Eligibility

Is this program for you?

To find out if you are eligible for the Novartis Oncology Universal Co-pay Program, simply answer the questions below. Please note that this information must be provided by you or your caregiver, and cannot be entered by a third party.

Limitations apply. Annual maximum of $15,000 per calendar year. See program terms and conditions below. This offer is not valid under Medicare, Medicaid, or any other federal or state program. Novartis reserves the right to rescind, revoke, or amend this program without notice.*

1.

I certify that I am over the age of 18 and that I am the patient or that I am the patient’s caregiver and have the patient’s consent to proceed with the enrollment of the Novartis Oncology Universal Co-Pay Program.

2.
Do you have commercial (also known as private) insurance?
3.
Are you enrolled in any state or federally funded programs, including but not limited to Medicare, Medicaid, VA, DoD, or Tricare?
4.
Are you paying cash for the full price of the prescription?

*Terms and Conditions

  • This offer is valid only for those with commercial insurance and who have a valid prescription.

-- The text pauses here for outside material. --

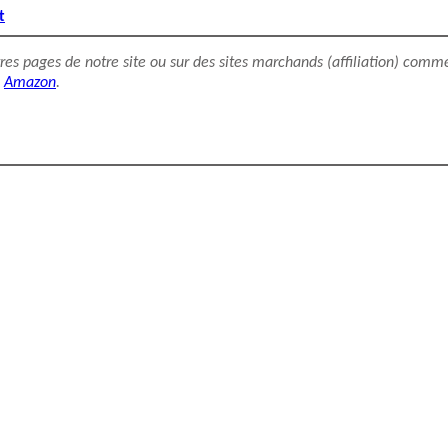
t
utres pages de notre site ou sur des sites marchands (affiliation) comm
Amazon
.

This offer is not valid under Medicare, Medicaid, or any other federal or state program, for cash-paying patients, where product is not covered by patient’s commercial insurance, or where plan reimburses you for entire cost of your prescription drug. This offer is not valid where prohibited by law and is only valid in the United States and Puerto Rico.
  • This program is not health insurance. The offer may not be combined with any other rebate, coupon, or other offer(s).
  • The card you will receive is the property of Novartis Pharmaceuticals Corporation and must be returned upon request. Novartis reserves the right to rescind, revoke, or amend the program without notice.
  • You certify responsibility for complying with applicable limitations, if any, of any commercial insurance and reporting receipt of program rewards, if necessary, to any commercial insurer.
  • Present this offer and your insurance card along with a valid prescription at any participating pharmacy or through mail order.
  • Patients with commercial insurance will be responsible for up to the first $25 (specific offer varies by brand) and the program pays the remaining co-pay or coinsurance until you reach the yearly maximum of $15,000. After the program maximum, you will be responsible for the difference.
  • Questions should be directed to: 1-877-577-7756.
  • When you use this offer, you are certifying that you understand the program rules, regulations, and terms and conditions, and that you will disclose and report the use of this offer as may be required by your insurer.
  • You are not eligible if prescriptions are paid by any federal or state program, or where prohibited by law; and you will otherwise comply with the terms and conditions above.
  • This offer expires on December 31, 2018.
  • Additional terms and conditions may apply.